## YOUR TASK
Write out every entry precisely as given, leaving the pictures out.

## EXTRACTED ENTRIES

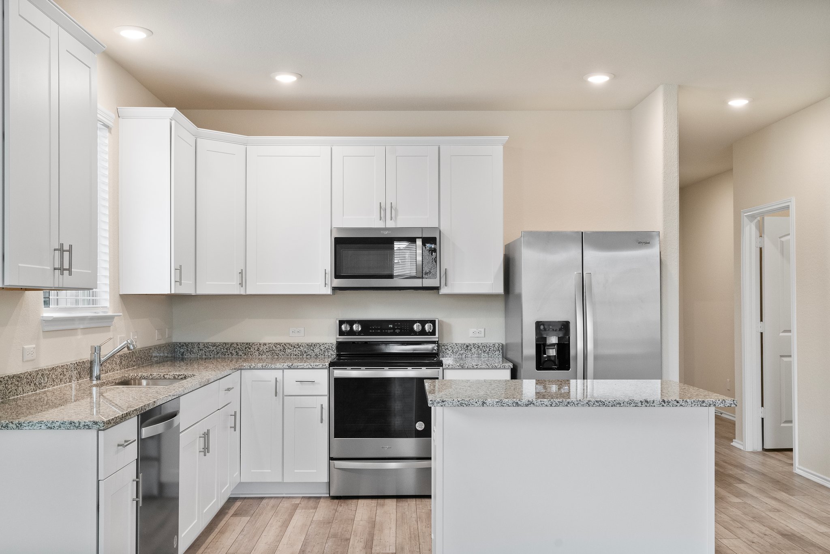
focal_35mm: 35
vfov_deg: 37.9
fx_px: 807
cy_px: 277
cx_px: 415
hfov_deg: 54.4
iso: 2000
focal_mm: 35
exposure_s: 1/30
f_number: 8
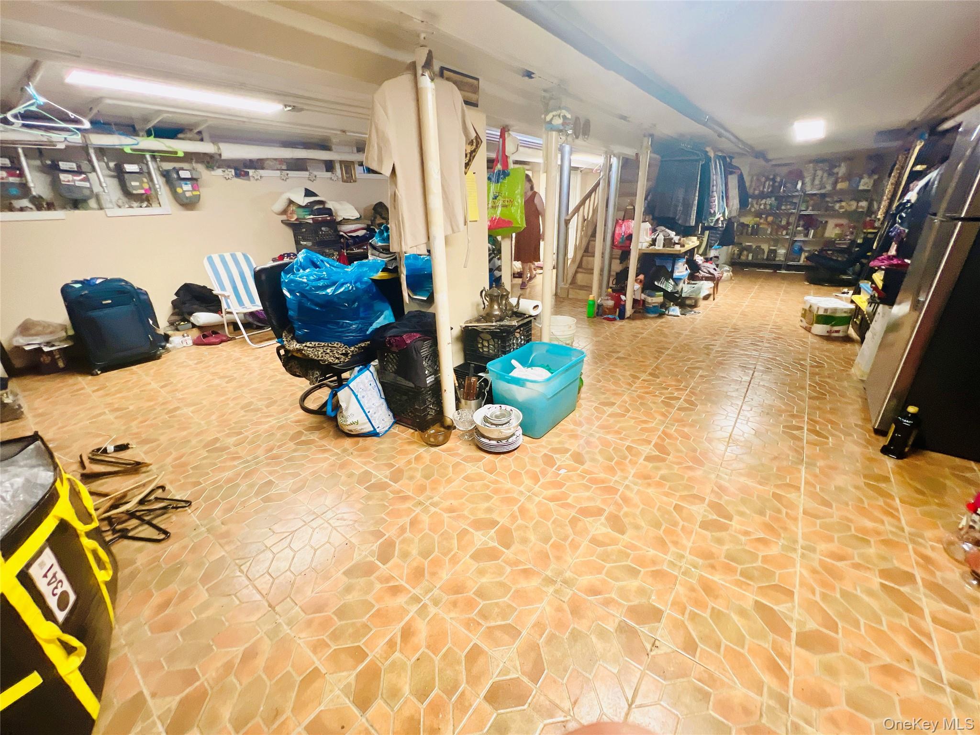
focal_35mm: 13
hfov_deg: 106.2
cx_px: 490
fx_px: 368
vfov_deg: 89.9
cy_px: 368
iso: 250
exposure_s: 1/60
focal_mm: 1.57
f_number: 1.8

## RESULT
focal_35mm: 35
vfov_deg: 37.9
fx_px: 807
cy_px: 277
cx_px: 415
hfov_deg: 54.4
iso: 2000
focal_mm: 35
exposure_s: 1/30
f_number: 8
focal_35mm: 13
hfov_deg: 106.2
cx_px: 490
fx_px: 368
vfov_deg: 89.9
cy_px: 368
iso: 250
exposure_s: 1/60
focal_mm: 1.57
f_number: 1.8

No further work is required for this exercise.